ORLANDO PACCHIANI
Cronaca

Anniversario Spadolini. Gli affetti e le sorprese: "Quando zio Giovanni scartava i regali"

l cenacolo di Pian de’ Giullari, tra politici, nipoti e vecchi amici. Ritratto intimo dell’uomo che segnò un’epoca a 25 anni dalla morte

Spadolini, 25 anni dalla morte. Il grande statista raccontato dai familiari

Firenze, 4 agosto 2019 - Quando si sedeva sulla poltrona, anzi proprio sulla poltrona dello zio Giovanni, era il segnale convenuto. La famiglia si stringeva lì intorno, in prima fila i più piccoli, tutti con il proprio pacco in mano e l’eccitazione dei giorni della festa. Poi, uno a uno, si presentavano da lui che scartava ogni dono accompagnando il gesto con un commento sul giocattolo che aveva scelto. «Era generoso e giocoso, non mancava mai un Natale con noi», ricorda Maria Benedetta Spadolini, nipote di quello zio Giovanni che a pian dei Giullari riusciva a recuperare stralci di una dimensione intima strizzata tra impegni istituzionali e viaggi nei quattro angoli del mondo.

Gli amati fratelli Pierluigi, architetto, e Paolo, radiologo, i sette nipoti Guido, Serena, Maria Benedetta, Maria Donata (anima della Fondazione dove è impegnata da anni con dedizione e passione), Tommaso, Ilaria e Paola. E poi i bisnipoti, anche loro cresciuti nell’alveo di quella grande famiglia «che in occasione delle feste o quando lo zio era a casa – ricorda Maria Benedetta – era solita riunirsi, senza mai sentirne il peso perché erano occasioni irrinunciabili». Pare di vederlo, lo statista reduce da un incontro con Reagan o da un vertice a Palazzo Chigi, accomodarsi a capotavola e nel clima rilassato del proprio bozzolo lasciar cadere come nulla fosse pillole di raffinata cultura o squarci di politica internazionale.

«Per ragazzi di venti anni le riunioni familiari a volte possono essere pesanti, si preferirebbe fare altro, ma per noi non era così, quelle due-tre ore in cui riuscivamo a stare con lo zio Giovanni erano lezioni di vita imperdibili».

Occasioni da cogliere anche perché non così frequenti, considerati gli impegni prima professionali che lo portarono tra l’altro alla direzione de Il Resto del Carlino e del Corriere della Sera, poi politici a partire dal 1972. Cambiò allora la sua vita, cambiò in qualche modo anche quella delle persone a lui più vicine. In testa la mamma Lionella, cui era legatissimo. Rimasta vedova nel 1944, quando il marito Guido ufficiale della Croce Rossa rimase vittima di un bombardamento, lo aveva affiancato come una first lady. E aveva guidato a lungo quelle grandi riunioni familiari, che anche a Pasqua culminavano intorno alla poltrona dello zio Giovanni.

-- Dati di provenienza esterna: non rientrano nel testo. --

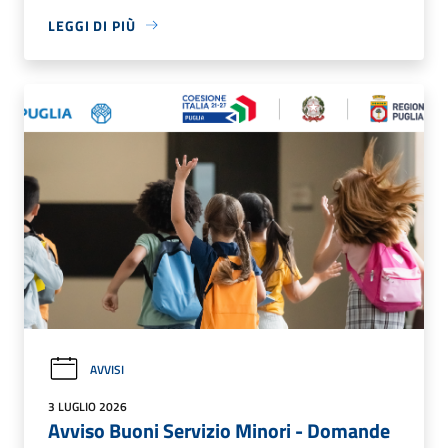
LEGGI DI PIÙ
AVVISI
3 LUGLIO 2026
Avviso Buoni Servizio Minori - Domande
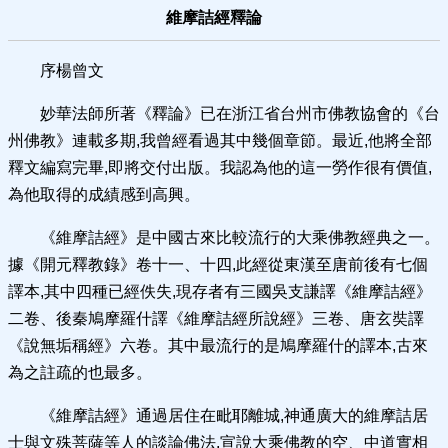
維摩詰經釋論
序楊曾文
妙華法師所著《釋論》已在浙江省台州市佛教協會的《台
州佛教》連載多期,我曾經看過其中幾個章節。最近,他將全部
釋文編寫完畢,即將交付出版。我認為他的這一勞作很有價值,
為他取得的成績感到高興。
《維摩詰經》是中國古來比較流行的大乘佛教經典之一。
據《開元釋教錄》卷十一、十四,此經從東漢至唐前後有七個
譯本,其中四種已經佚失,現存者有三國吳支謙譯《維摩詰經》
二卷、後秦鳩摩羅什譯《維摩詰經所說經》三卷、唐玄奘譯
《說無垢稱經》六卷。其中最流行的是鳩摩羅什的譯本,古來
為之註疏的也最多。
《維摩詰經》通過居住在毗耶離城,神通廣大的維摩詰居
士與文殊菩薩等人的談論佛法,宣說大乘佛教的空、中道實相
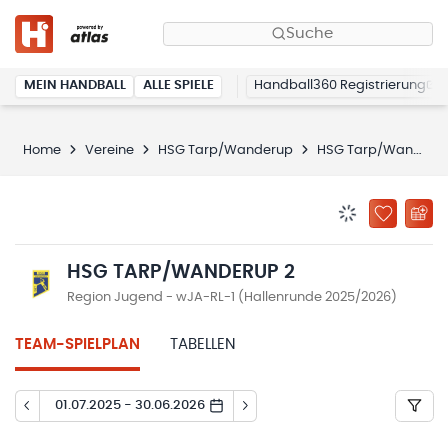
Suche
MEIN HANDBALL
ALLE SPIELE
Handball360 Registrierung
Home
Vereine
HSG Tarp/Wanderup
HSG Tarp/Wanderup 2
BENACHRICHTIG
ZU „MEINE
HSG TARP/WANDERUP 2
Region Jugend - wJA-RL-1 (Hallenrunde 2025/2026)
TEAM-SPIELPLAN
TABELLEN
01.07.2025 - 30.06.2026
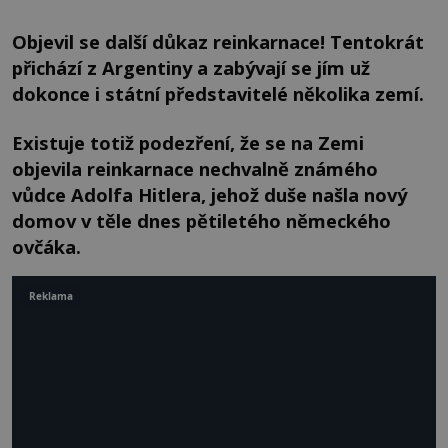
Objevil se další důkaz reinkarnace! Tentokrát
přichází z Argentiny a zabývají se jím už
dokonce i státní představitelé několika zemí.
Existuje totiž podezření, že se na Zemi
objevila reinkarnace nechvalně známého
vůdce Adolfa Hitlera, jehož duše našla nový
domov v těle dnes pětiletého německého
ovčáka.
Reklama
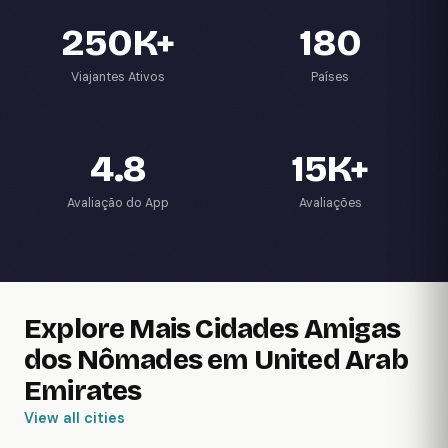
250K+
180
Viajantes Ativos
Países
4.8
15K+
Avaliação do App
Avaliações
Explore Mais Cidades Amigas
dos Nômades em United Arab
Emirates
View all cities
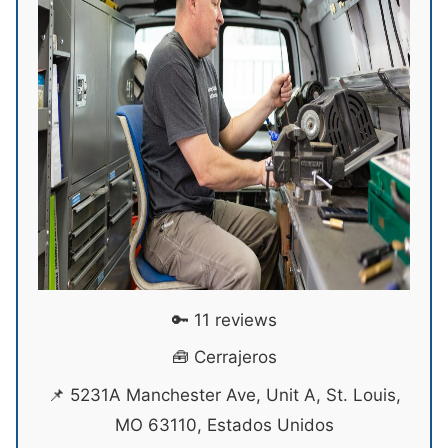
🔑 11 reviews
🧰 Cerrajeros
📌 5231A Manchester Ave, Unit A, St. Louis,
MO 63110, Estados Unidos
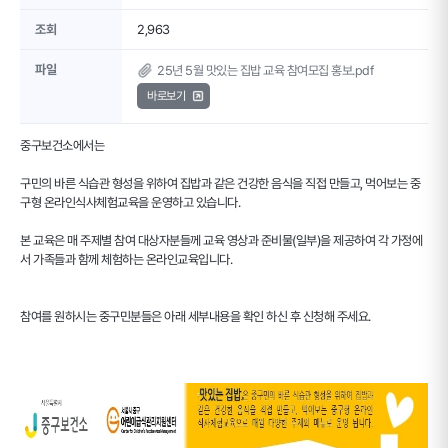
조회
2,963
파일
25년 5월 맛있는 집밥 교육 참여모집 홍보.pdf
바로보기
중구보건소에서는
구민의 바른 식습관 형성을 위하여 집밥과 같은 건강한 음식을 직접 만들고, 먹어보는 중
구형 온라인식사체험교육을 운영하고 있습니다.
본 교육은 매 주제별 참여 대상자분들께 교육 영상과 준비물(일부)을 제공하여 각 가정에
서 가족들과 함께 체험하는 온라인교육입니다.
참여를 원하시는 중구민분들은 아래 세부내용을 확인 하신 후 신청해 주세요.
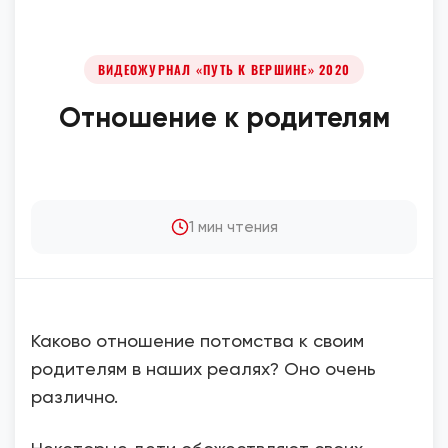
ВИДЕОЖУРНАЛ «ПУТЬ К ВЕРШИНЕ» 2020
Отношение к родителям
1 мин чтения
Каково отношение потомства к своим
родителям в наших реалях? Оно очень
различно.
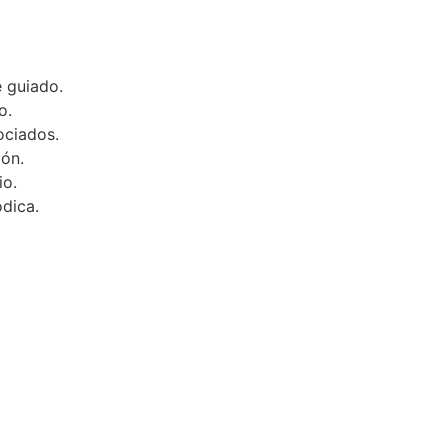
e guiado.
o.
ociados.
ión.
io.
dica.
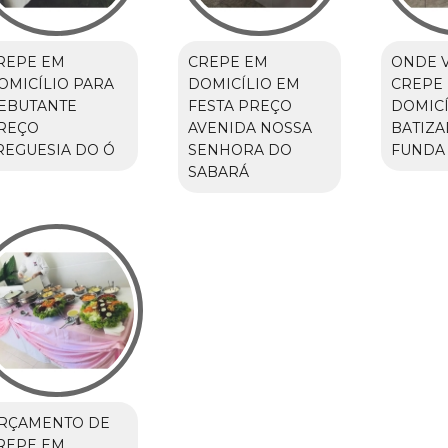
REPE EM
CREPE EM
ONDE 
OMICÍLIO PARA
DOMICÍLIO EM
CREPE
EBUTANTE
FESTA PREÇO
DOMICÍ
REÇO
AVENIDA NOSSA
BATIZ
REGUESIA DO Ó
SENHORA DO
FUNDA
SABARÁ
RÇAMENTO DE
REPE EM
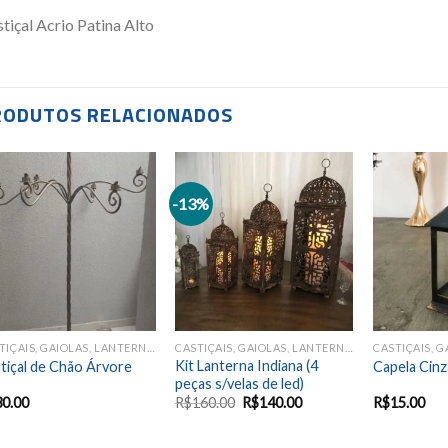
tiçal Acrio Patina Alto
RODUTOS RELACIONADOS
-13%
Add to
Add to
wishlist
wishlist
CASTIÇAIS, GAIOLAS, LANTERNAS
CASTIÇAIS, GAIOLAS, LANTERNAS
Kit Lanterna Indiana (4
tiçal de Chão Árvore
Capela Cinz
peças s/velas de led)
30.00
R$
160.00
R$
140.00
R$
15.00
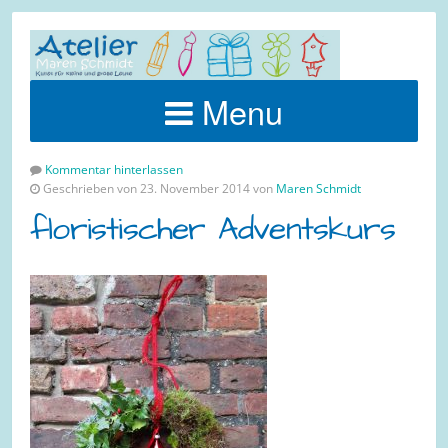
Menu
Kommentar hinterlassen
Geschrieben von 23. November 2014 von
Maren Schmidt
floristischer Adventskurs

«Si metteva al suo posto e compiva il solito rituale che lasciava a bocca aperta tutti i piccoli, arrivati con il proprio uovo: con un coltellino da frutta incideva il cioccolato e poi faceva spuntare la sorpresa consegnandocela», dice Maria Benedetta, ma è come se parlasse ognuno dei piccoli protagonisti di quelle giornate magiche.

Momenti di condivisione che a volte trovavano interlocutori d’eccezione. «Un giorno lo zio ci convocò tutti al Tondo dei cipressi, lì trovammo Sandro Pertini che ci accolse in maniera meravigliosa, passammo momenti gioiosi in compagnia di due uomini così importanti e pure tanto pronti a farci divertire».

E il rapporto con la sua città, con la «Firenzina» pure tanto amata? «Pian dei Giullari era il suo rifugio – risponde Maria Benedetta –, dove si incontrava con gli amici di una vita, con quelli storici della Cesare Alfieri. Qui tornava per ritrovare la sua dimensione, fatta anche del profondo legame con la famiglia». Stretta stretta intorno alla poltrona dello zio Giovanni.